Conflitto israelo-palestinese: i nuovi attacchi e la situazione politica

Sono stati da poco sganciati razzi, da parte del braccio armato palestinese, nell’area meridionale di Israele, provocando il ferimento di otto israeliani, probabilmente in risposta a quando accaduto la scorsa notte. L’esercito israeliano, durante i raid su Gaza, ha colpito un tunnel di estensione notevole utilizzato da Hamas.

Occorre risalire al 10 maggio scorso per capire il perché della riaccensione tragica del conflitto. Il gruppo paramilitare palestinese (Hamas) ha colpito violentemente la città di Gerusalemme con un attacco missilistico, generando il panico nella Città Santa. Le motivazioni dell’offensiva sono dovute all’incremento, negli ultimi mesi, delle politiche espansionistiche di Israele: per volontà del governatore Benjamin Netanyahu, è stato di recente occupato il quartiere palestinese Sheikh Jarrah, a Gerusalemme Est. Molti civili palestinesi sono stati, come di consueto, sfrattati dalle loro abitazioni ormai distrutte, restando in balia del destino. Inoltre sono stati di recente feriti circa 300 palestinesi nella moschea di Al-Aqsa, per via di un attacco della polizia israeliana. Ciò che ha fatto sì che l’organizzazione filo-palestinese, Hamas, potesse crescere nell’ultimo periodo è dovuto agli innumerevoli sforzi, definiti addirittura “suicidi”, da parte di tutto il popolo della Palestina, alla ricerca di compromessi di tregua e pace con Israele. L’atteggiamento poco disponibile di quest’ultimo ha provocato la reazione anche di chi non avrebbe mai pensato di appoggiare un’organizzazione che si pensa possa essere terroristica. Il “tradimento” ha sconvolto la totalità della Palestina, provocando una reazione indubbiamente violenta della stessa. In questi giorni si sta vivendo un inferno in tutto il territorio, con Gaza colpita continuamente come di consueto. 

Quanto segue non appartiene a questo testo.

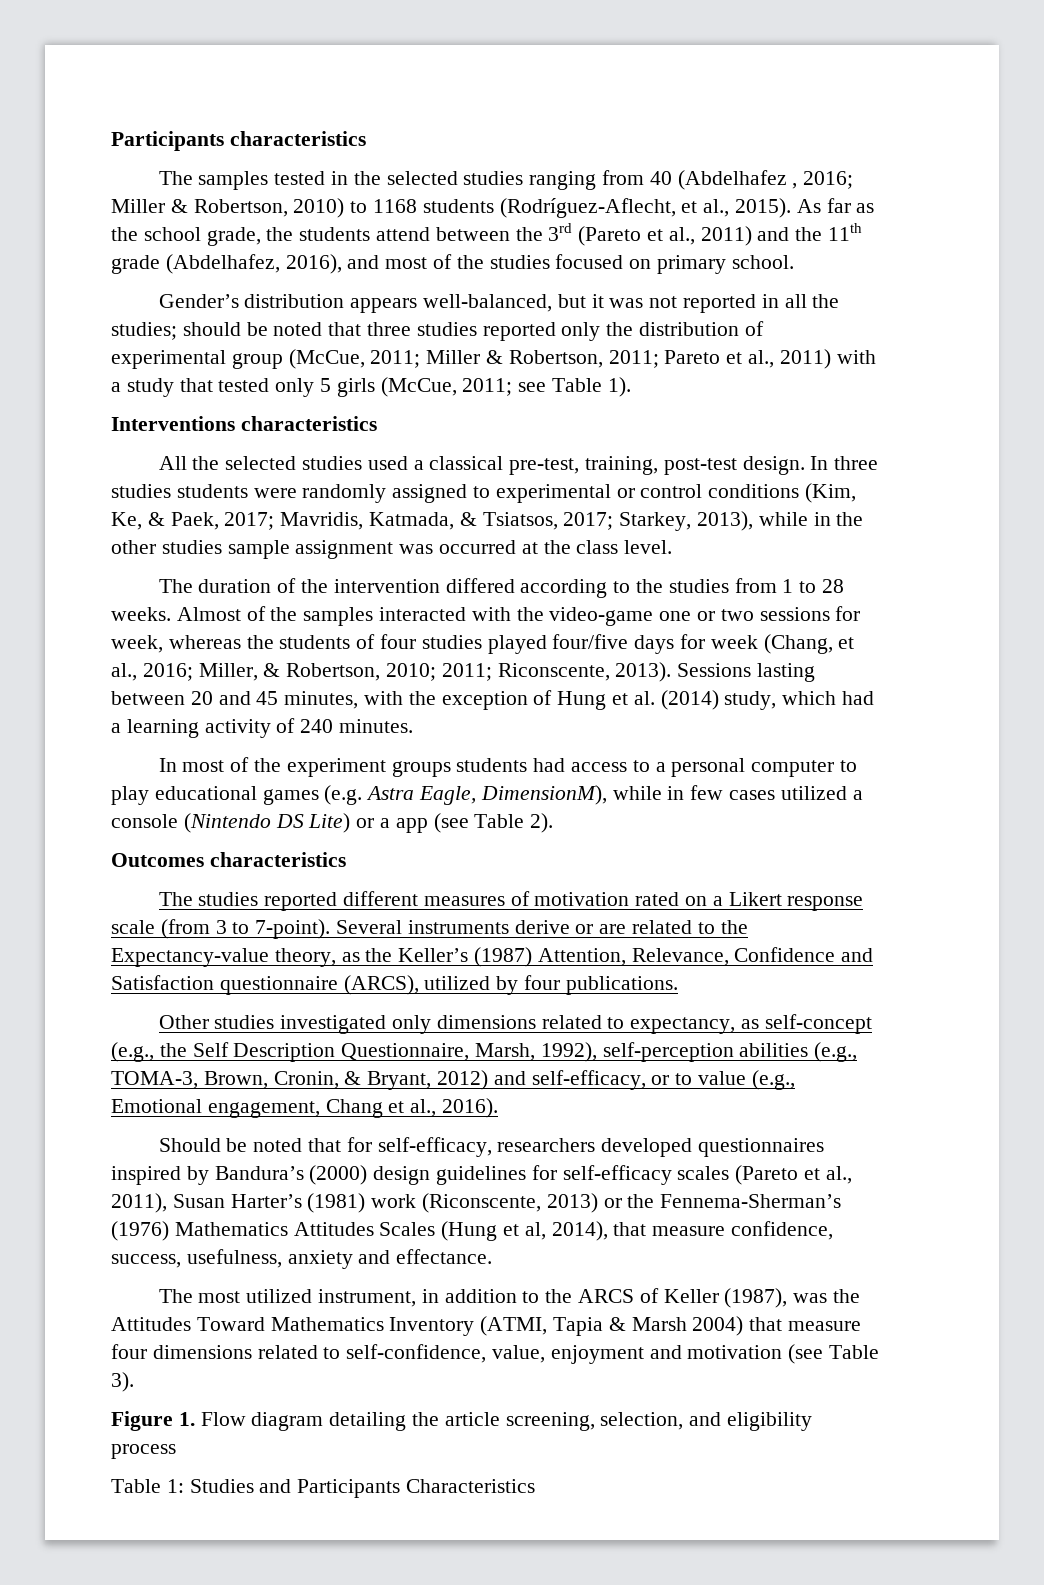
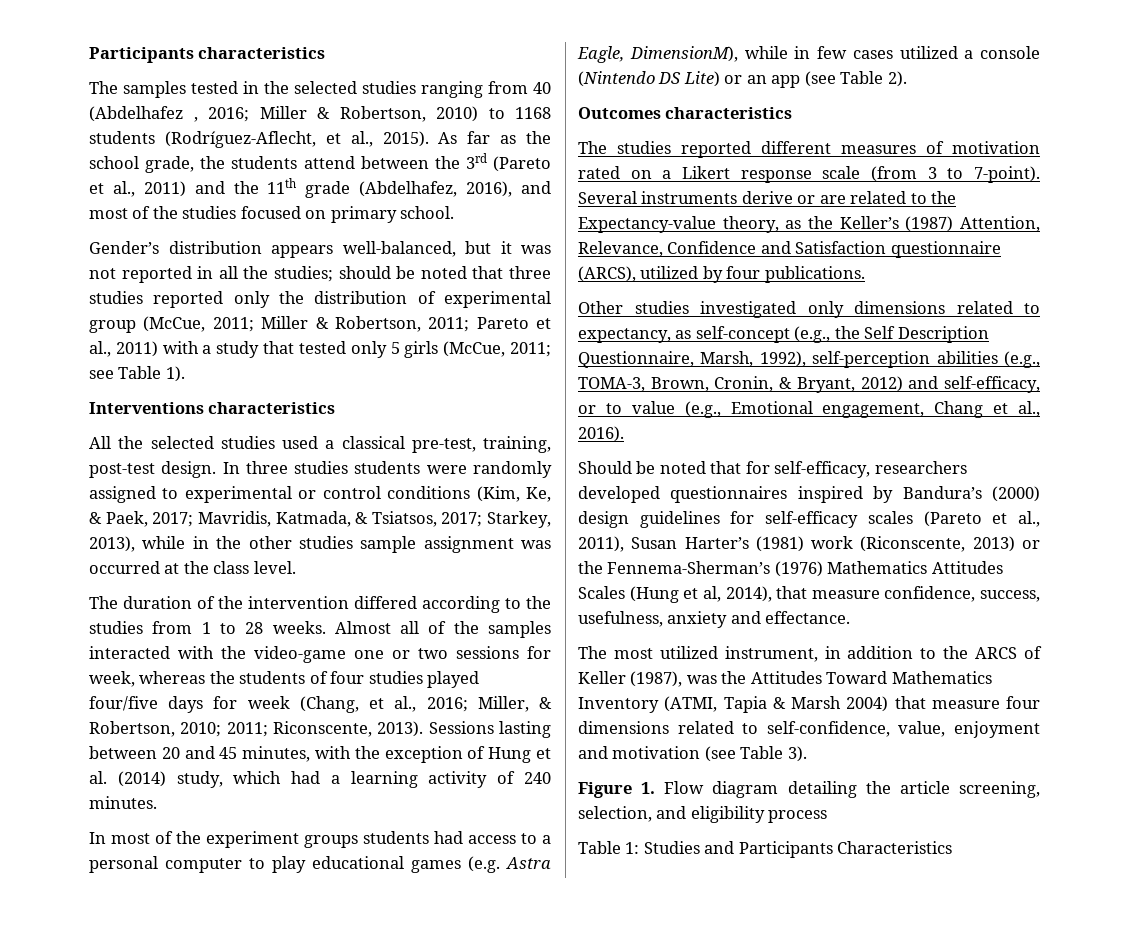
(241, 614) none -> [400,621,420,634] all
[380,818,391,828] a -> [746,75,767,84] an

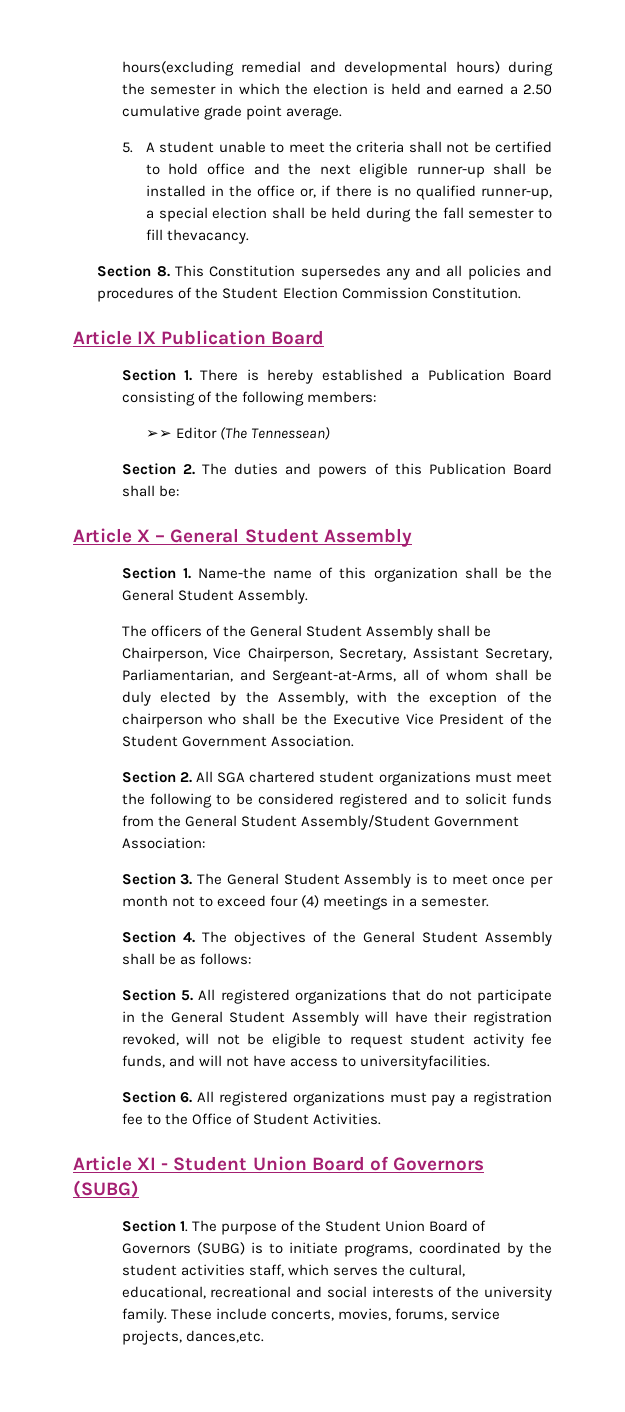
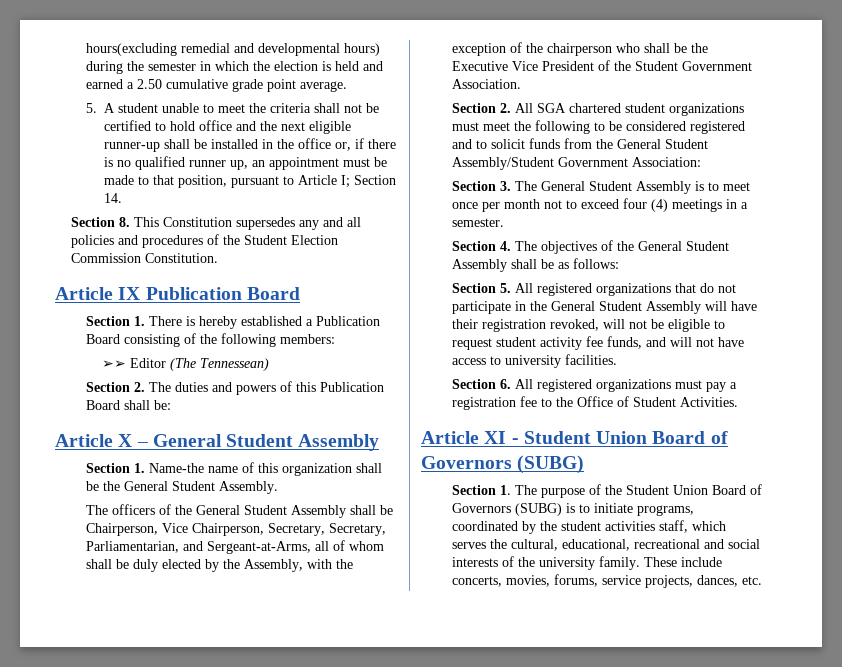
[481,188,552,200] [145,207,553,222] [145,229,249,244] runner-up, a special election shall be held during the fall semester to fill thevacancy. -> [189,157,388,170] [104,175,397,188] [104,193,123,203] runner up, an appointment must be made to that position, pursuant to Article I; Section 14.
[412,647,479,659] Assistant -> (326, 529) none
[359,1055,490,1070] universityfacilities. -> [505,354,618,368] university facilities.
[185,1330,264,1343] dances,etc. -> [697,575,763,587] dances, etc.

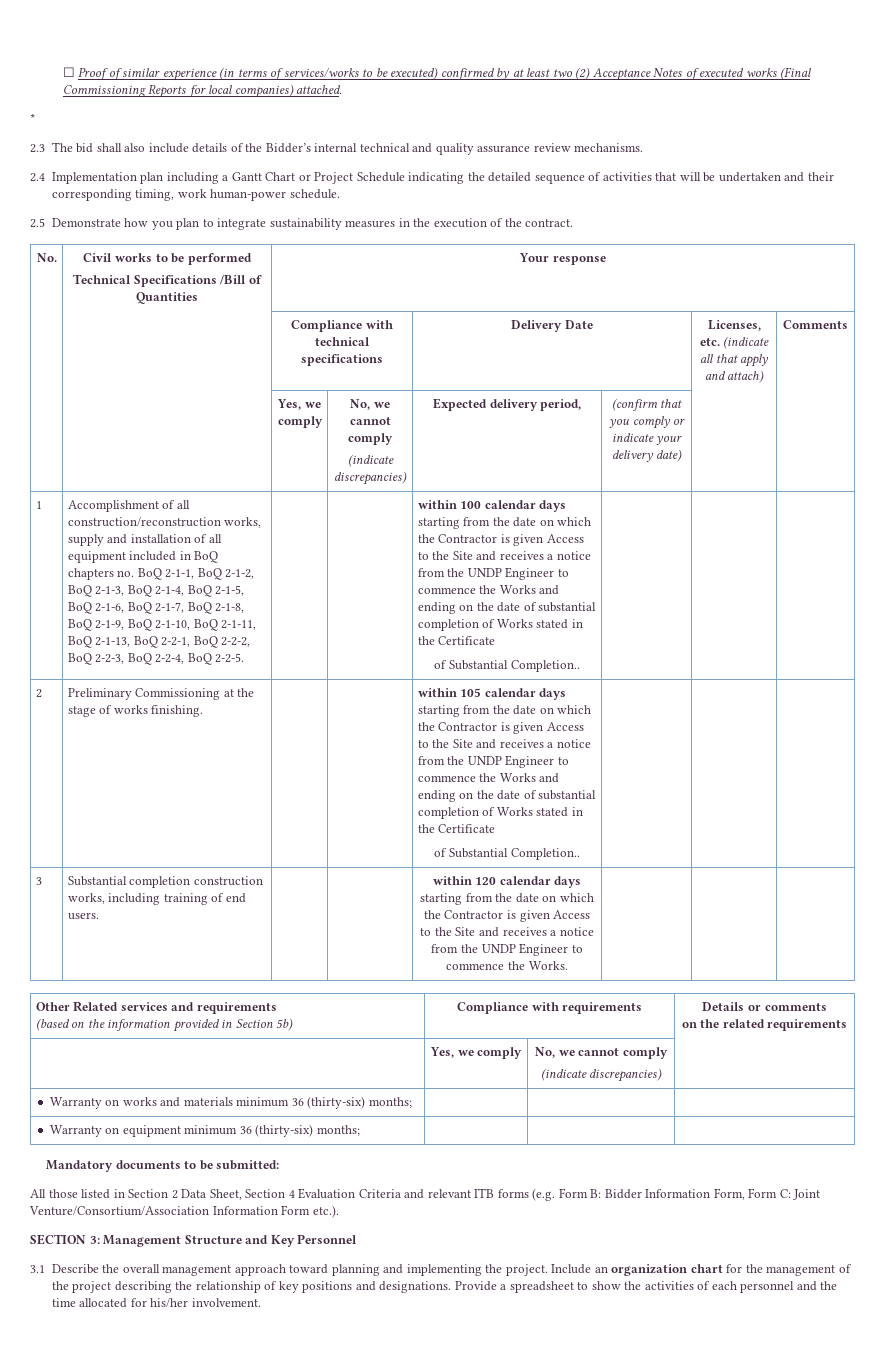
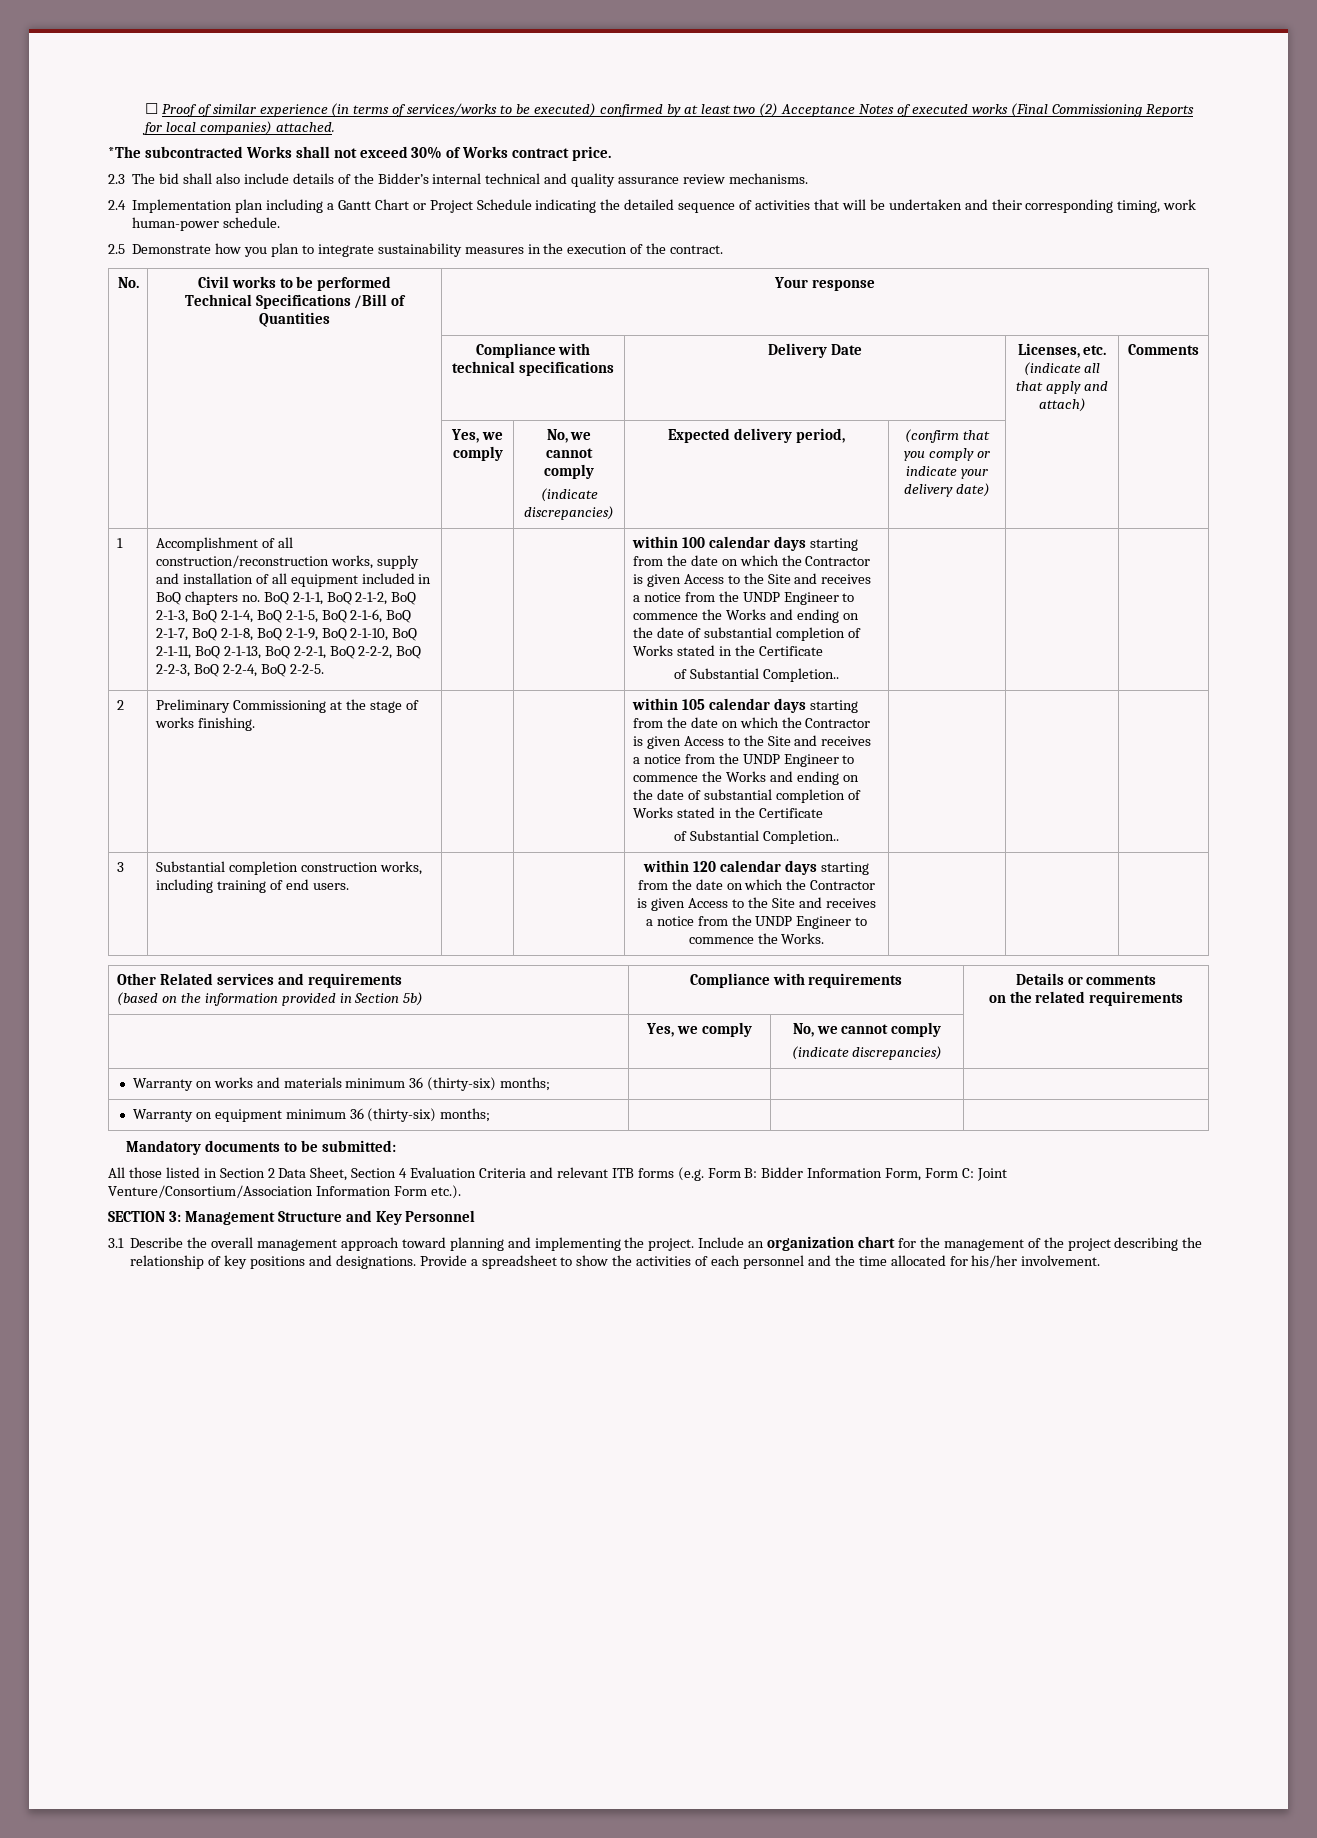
[30,114,36,123] * -> [108,146,612,161] *The subcontracted Works shall not exceed 30% of Works contract price.

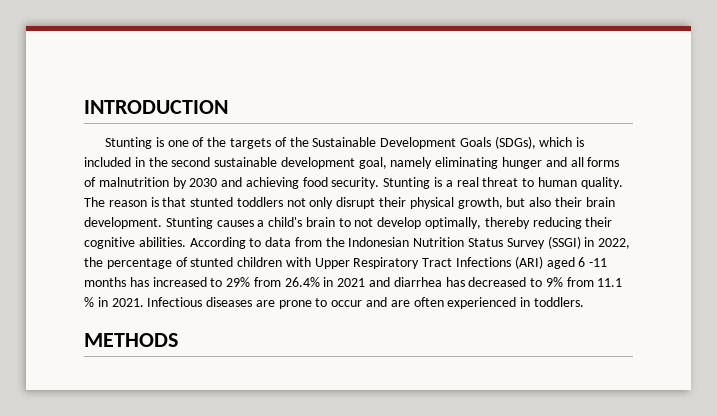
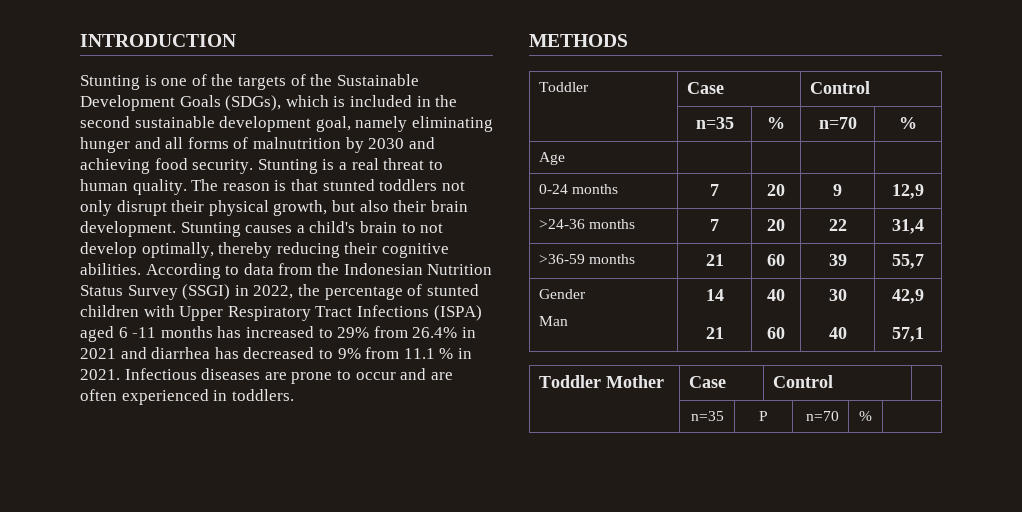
[514,256,543,269] (ARI) -> [433,305,482,321] (ISPA)
(178, 340) none -> [538,82,589,92] [686,82,724,94] [809,81,870,94] [695,117,734,129] [767,117,785,129] [818,117,857,129] [899,117,917,129] [538,152,565,165] [538,184,619,194] [710,184,719,196] [767,184,785,196] [833,184,842,196] [892,184,924,199] [538,219,636,229] [710,219,719,231] [767,219,785,231] [828,219,847,231] [892,219,924,234] [538,254,636,264] [705,254,724,266] [767,254,785,266] [828,254,847,266] [892,254,924,269] [538,289,586,299] [538,316,568,326] [705,289,724,301] [705,327,724,339] [767,289,785,301] [767,327,785,339] [828,289,847,301] [828,327,847,339] [892,289,924,304] [892,327,924,342] [538,375,664,388] [688,376,726,388] [772,375,833,388] [690,411,724,421] [759,411,768,421] [806,411,840,421] [859,411,872,421] // Toddler | Case | Control // | n=35 | % | n=70 | % // Age | | | | // 0-24 months | 7 | 20 | 9 | 12,9 // >24-36 months | 7 | 20 | 22 | 31,4 // >36-59 months | 21 | 60 | 39 | 55,7 // Gender // Man | 14 // 21 | 40 // 60 | 30 // 40 | 42,9 // 57,1 // Toddler Mother | Case | Control | // | n=35 | P | n=70 | % |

Nella scorsa notte un tunnel di una lunghezza stimata di “163 campi di calcio, 46 Torri Eiffel e 34 Empire State Building” è stato rinvenuto e bombardato dalla forza militare di Israele, che si dichiara ferma nella posizione di conflitto con la Palestina. Il tunnel era tra l’altro stato costruito nei pressi di una moschea e di una scuola. Le tensioni sembrano però non fermarsi qui. Nella mattinata odierna infatti, a Kerem Shalom, cittadina israeliana nei pressi di Gaza, una sfilza di razzi è stata scaraventata verso le abitazioni di alcuni tra i maggiori comandanti di alto livello palestinesi, accusati di averne fatto uso terroristico. I missili israeliani hanno centrato anche un’infrastruttura militare utilizzata dall’intelligence di Hamas. Il fatto preoccupante è che questi attacchi vanno avanti ormai da una settimana, senza margini di miglioramento. Intanto, il Ministro degli Esteri palestinese, Riad Al Malki, si esprime indignato nei confronti dell’ONU: “Ricordatevi che ogni volta che Israele sente un leader straniero parlare del suo diritto di difendersi, è ulteriormente incoraggiato a continuare ad uccidere intere famiglie nel sonno. Quanti civili palestinesi uccisi sono abbastanza per avere una condanna? Qual è la soglia per l’indignazione? Israele continua a dirvi ‘mettetevi nei nostri panni’. Ma Israele non indossa scarpe, indossa stivali militari. È una potenza occupante, e una potenza nucleare”

Intanto dall’estero arrivano inviti a un “cessate il fuoco“. Si sono così espressi i ventotto senatori democratici americani: “Per prevenire ogni ulteriore perdita di vite civili e per prevenire una ulteriore escalation del conflitto in Israele e nei territori palestinesi, chiediamo con urgenza un cessate il fuoco immediato”. Si sta continuando quindi, a mettere pressione al governatore statunitense, Joe Biden, il quale ha garantito il completo appoggio ad Israele ma resta comunque preoccupato per le condizioni dei palestinesi. La sua strategia, seppur molto complicata dato il prezzo politico che potrebbe pagare, resta ferma su una soluzione “a due Stati” e dedicare risorse per cercare di migliorare la condizione della Palestina, promettendo circa 235 milioni in ausilio della stessa. Il problema risulta però essere di una portata estremamente maggiore, di carattere socio-politico più che economico. Biden dovrà quindi cercare di lavorare anche con quei paesi come Giordania ed Egitto, coinvolti date le vicinanze. Obiettivi di libertà della mobilità in Cisgiordania o porre fine agli sfratti e alle distruzioni sembrano ancora essere molto lontani dalla portata del presidente americano.